Acting Police Chief Gives City Council OT Explanation
Wednesday, June 27, 2012 • 2:51pm
PATERSON, NJ – The City Council approved $117,330 in police overtime payments Tuesday night after acting police chief William Fraher explained the expenses.
City Council Finance Chairman Kenneth Morris said the latest overtime payment put the police department about $380,000 above the amount allocated for overtime in its budget. That figure was $1,286,209.
Fraher told the city council most of the department’s overtime stemmed from “short-staffing” in the after math of last year’s layoff of 125 police officers. The layoffs resulted in staff cuts of 60 percent in the police department’s investigative units in order to keep a full patrol force on duty, Fraher said.
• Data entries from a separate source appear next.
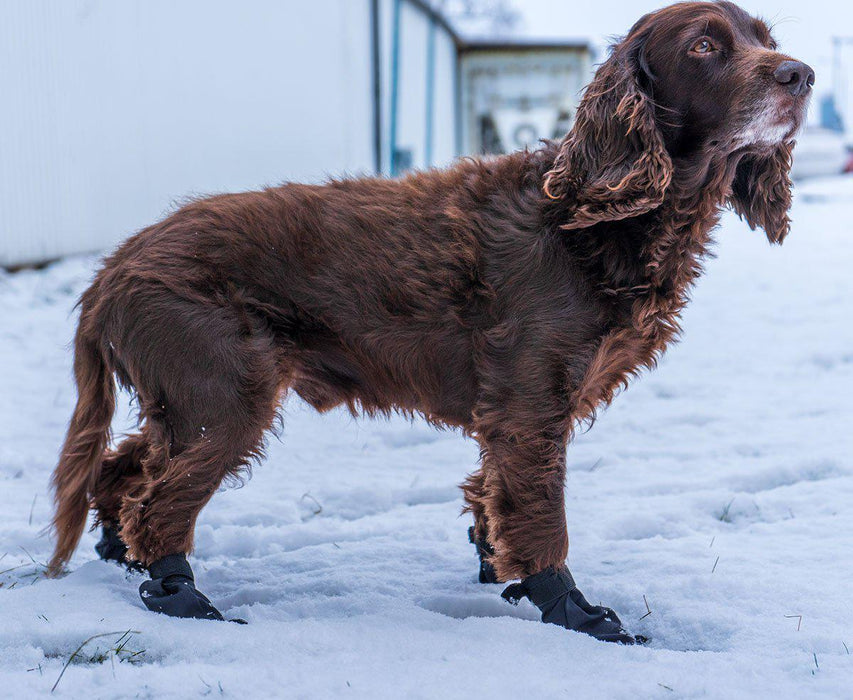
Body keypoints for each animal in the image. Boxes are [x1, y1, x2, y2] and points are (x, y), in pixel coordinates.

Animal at [48, 1, 812, 640]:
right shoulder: (530, 403)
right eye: (705, 45)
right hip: (226, 394)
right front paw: (573, 610)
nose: (800, 75)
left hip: (186, 396)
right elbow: (541, 517)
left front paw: (501, 571)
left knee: (122, 474)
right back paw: (181, 596)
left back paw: (124, 558)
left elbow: (494, 501)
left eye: (763, 37)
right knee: (159, 501)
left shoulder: (512, 410)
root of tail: (112, 269)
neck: (594, 218)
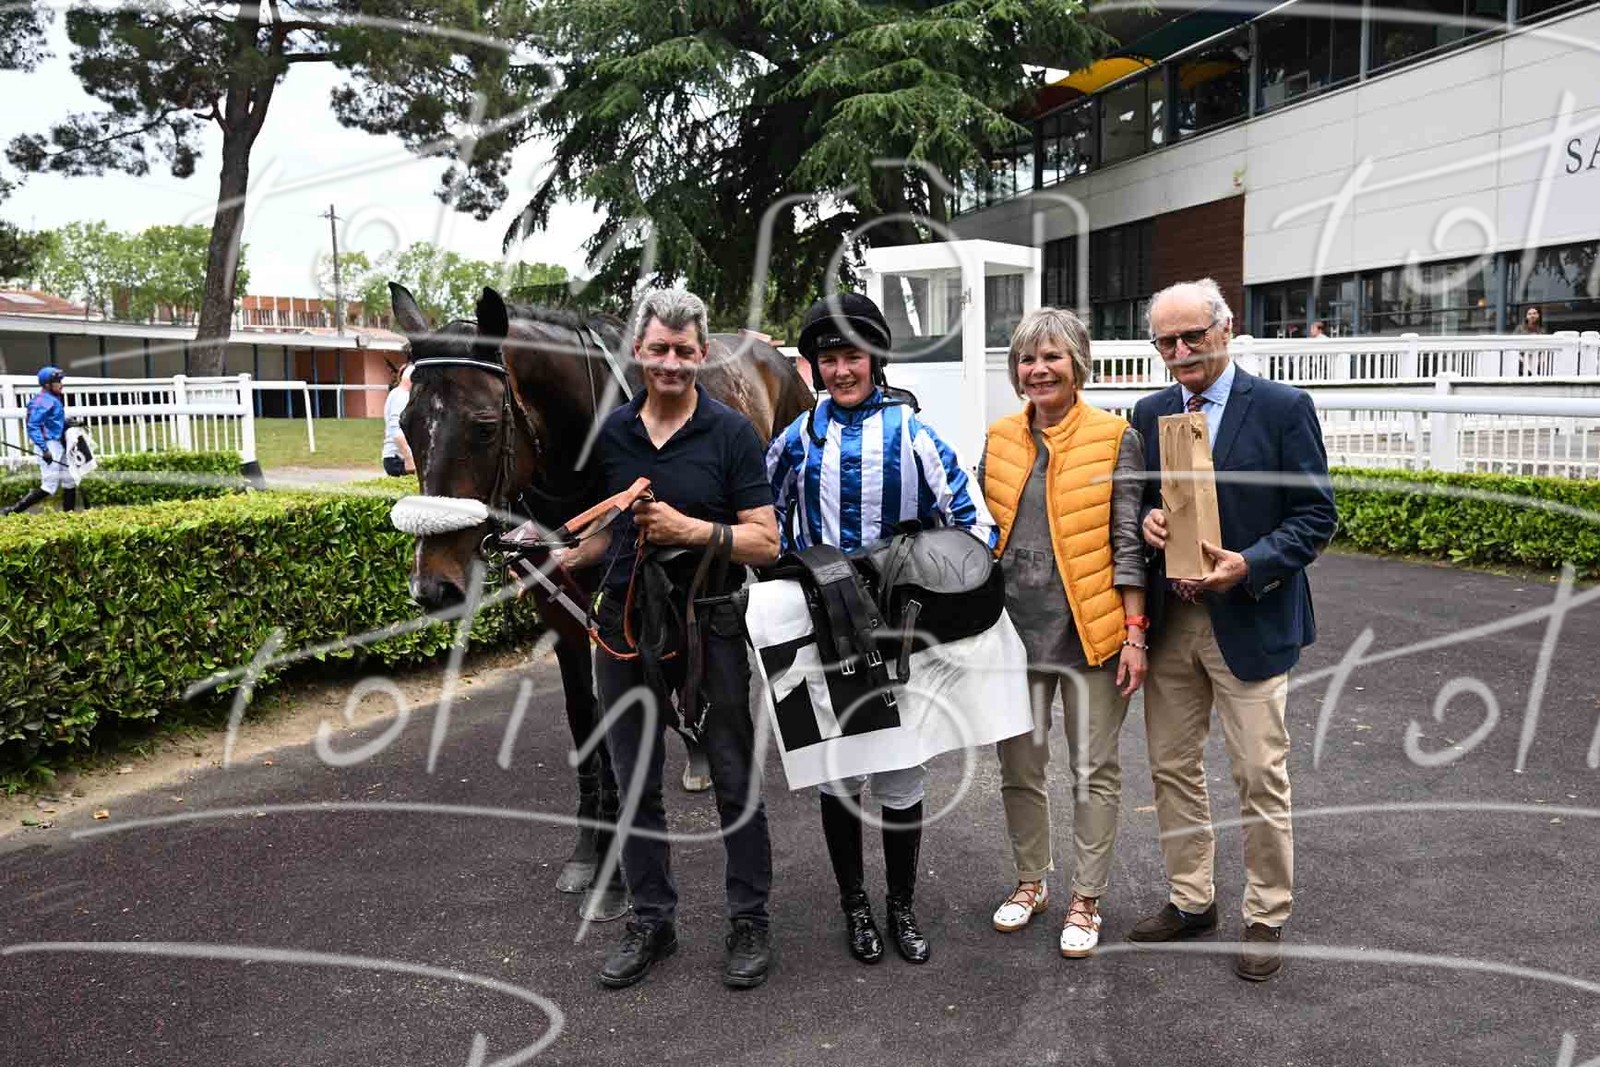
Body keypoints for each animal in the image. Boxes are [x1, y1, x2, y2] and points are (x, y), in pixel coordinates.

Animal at [387, 282, 813, 918]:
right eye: (409, 423)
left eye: (485, 426)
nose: (434, 585)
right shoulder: (561, 608)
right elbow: (585, 718)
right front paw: (589, 851)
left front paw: (614, 873)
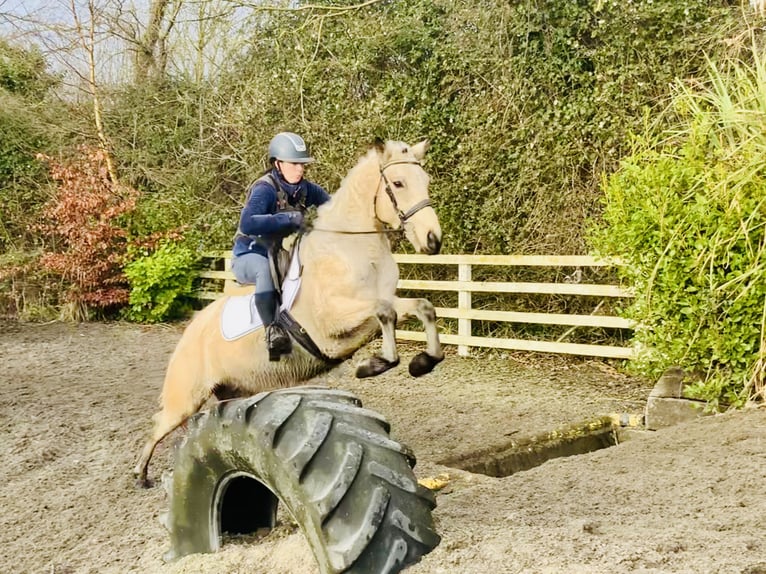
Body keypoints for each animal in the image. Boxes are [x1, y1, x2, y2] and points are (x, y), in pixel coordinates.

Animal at [133, 138, 444, 486]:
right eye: (398, 183)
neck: (351, 248)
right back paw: (140, 473)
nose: (433, 240)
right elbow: (385, 312)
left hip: (233, 389)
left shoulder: (383, 302)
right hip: (186, 398)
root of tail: (190, 331)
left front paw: (423, 362)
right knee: (159, 423)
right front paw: (373, 365)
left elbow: (420, 307)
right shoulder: (333, 323)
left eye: (426, 181)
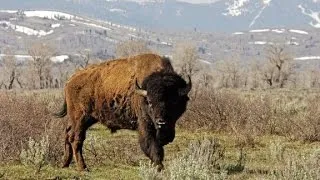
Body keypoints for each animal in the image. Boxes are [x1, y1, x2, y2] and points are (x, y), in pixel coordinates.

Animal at [54, 52, 192, 171]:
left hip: (85, 118)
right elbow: (153, 147)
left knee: (68, 134)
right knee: (76, 139)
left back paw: (65, 164)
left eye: (173, 101)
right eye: (150, 102)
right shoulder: (145, 125)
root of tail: (70, 80)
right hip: (80, 118)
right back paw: (83, 168)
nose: (161, 122)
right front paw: (159, 167)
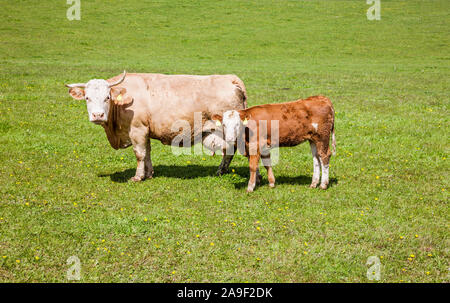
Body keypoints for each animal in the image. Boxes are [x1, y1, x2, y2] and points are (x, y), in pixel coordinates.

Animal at [65, 71, 248, 182]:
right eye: (87, 98)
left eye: (107, 97)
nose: (98, 115)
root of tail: (230, 78)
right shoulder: (144, 131)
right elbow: (147, 153)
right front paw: (149, 174)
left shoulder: (137, 130)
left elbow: (139, 154)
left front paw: (138, 177)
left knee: (230, 151)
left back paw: (221, 171)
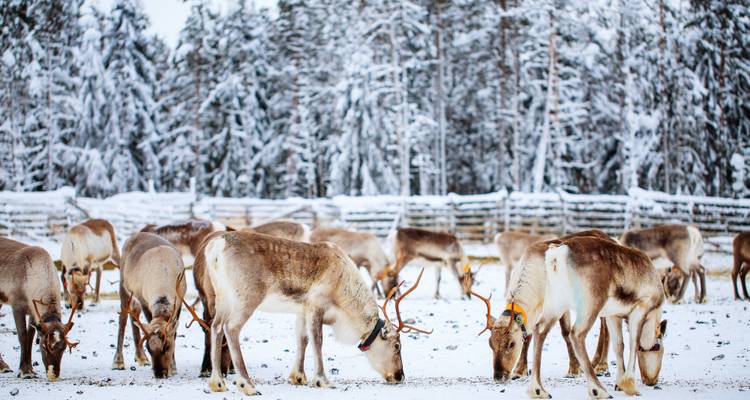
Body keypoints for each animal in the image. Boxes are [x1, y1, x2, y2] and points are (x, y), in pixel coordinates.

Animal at [0, 237, 79, 381]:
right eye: (44, 346)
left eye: (64, 348)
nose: (53, 374)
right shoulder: (17, 305)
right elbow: (23, 336)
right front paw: (25, 372)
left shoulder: (33, 312)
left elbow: (30, 338)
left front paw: (29, 369)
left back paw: (3, 366)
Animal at [112, 232, 186, 379]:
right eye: (148, 347)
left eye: (167, 346)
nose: (159, 373)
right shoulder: (144, 300)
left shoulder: (180, 302)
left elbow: (174, 333)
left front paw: (173, 368)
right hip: (124, 288)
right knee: (123, 319)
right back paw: (118, 362)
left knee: (134, 313)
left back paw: (141, 358)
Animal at [192, 230, 430, 395]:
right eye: (397, 346)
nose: (400, 376)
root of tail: (215, 247)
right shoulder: (316, 305)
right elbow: (318, 341)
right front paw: (322, 379)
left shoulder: (302, 310)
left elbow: (302, 339)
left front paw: (298, 377)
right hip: (246, 297)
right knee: (231, 328)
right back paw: (247, 384)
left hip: (221, 297)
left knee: (215, 327)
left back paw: (217, 382)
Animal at [472, 230, 613, 383]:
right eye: (490, 343)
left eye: (511, 344)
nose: (499, 376)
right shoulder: (535, 310)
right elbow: (528, 335)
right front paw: (520, 370)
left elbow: (566, 332)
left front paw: (574, 370)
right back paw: (595, 363)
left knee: (605, 327)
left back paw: (601, 366)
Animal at [529, 236, 666, 399]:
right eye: (660, 349)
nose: (652, 381)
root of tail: (558, 254)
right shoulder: (640, 309)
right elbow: (633, 343)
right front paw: (630, 385)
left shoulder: (612, 316)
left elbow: (619, 346)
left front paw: (619, 383)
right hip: (590, 304)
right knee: (577, 334)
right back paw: (598, 390)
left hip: (556, 303)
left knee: (539, 329)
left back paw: (539, 390)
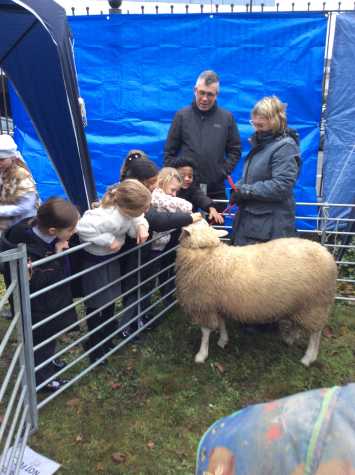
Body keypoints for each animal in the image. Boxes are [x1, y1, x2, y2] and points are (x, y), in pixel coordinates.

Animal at [177, 221, 338, 366]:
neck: (206, 254)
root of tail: (328, 255)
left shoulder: (203, 304)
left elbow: (205, 332)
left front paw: (201, 355)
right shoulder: (217, 303)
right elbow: (222, 323)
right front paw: (223, 340)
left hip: (316, 303)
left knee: (315, 334)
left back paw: (308, 357)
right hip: (302, 304)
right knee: (300, 325)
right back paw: (290, 339)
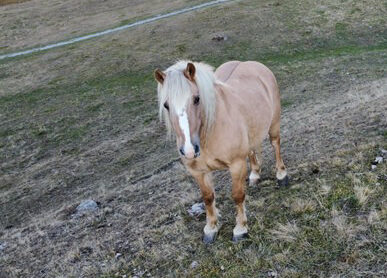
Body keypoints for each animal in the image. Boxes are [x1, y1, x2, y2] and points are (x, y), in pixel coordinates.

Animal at [154, 60, 288, 243]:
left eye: (197, 99)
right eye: (166, 105)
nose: (189, 150)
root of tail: (251, 64)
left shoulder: (236, 165)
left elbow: (237, 195)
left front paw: (240, 229)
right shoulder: (198, 172)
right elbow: (208, 198)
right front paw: (211, 228)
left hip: (274, 125)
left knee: (275, 145)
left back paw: (282, 175)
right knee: (252, 152)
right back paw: (254, 175)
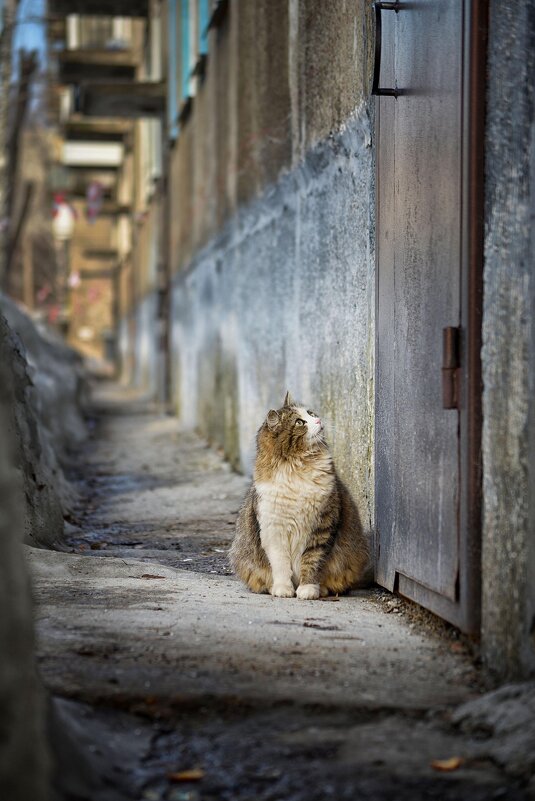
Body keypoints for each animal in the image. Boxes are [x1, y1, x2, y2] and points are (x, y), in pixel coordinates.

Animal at [228, 390, 370, 596]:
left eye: (310, 413)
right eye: (299, 422)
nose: (318, 420)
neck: (297, 468)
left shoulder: (322, 526)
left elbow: (311, 561)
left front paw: (307, 589)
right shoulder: (274, 529)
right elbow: (280, 565)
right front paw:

But the investigative units have been busy, the acting chief said. There have been 15 shootings in the past six weeks, he said. “Fifteen shootings in a month and a half is a lot of shootings,’’ Fraher said. “We’ve had 11 in June alone. It comes when it comes.’’
Several months ago, council members had asked that any new police overtime be approved in advance. But Fraher indicated that wasn’t practical. “You can’t ask for permission at 4 o’clock in the morning when someone’s been shot,’’ he said.
On average, a murder requires between $12,000 and $15,000 in overtime to investigate, Fraher said. And the city handles its non-fatal shootings with almost the same commitment, the acting chief said.
“I’m a penny-pinching kind of guy,’’ Fraher told the council. “I don’t like to spend the taxpayers’ money any more than I like to spend my own.’’
Morris said the $300,000 in police overtime recently approved by the council could have been used to hire as many as seven full-time police officers.
Councilman Andre Sayegh asked how the impending rehiring of 37 police officers would affect overtime spending. Fraher said he could give city officials a more detailed answer to that question during a private meeting, to avoid disclosing confidential police manpower decisions in public.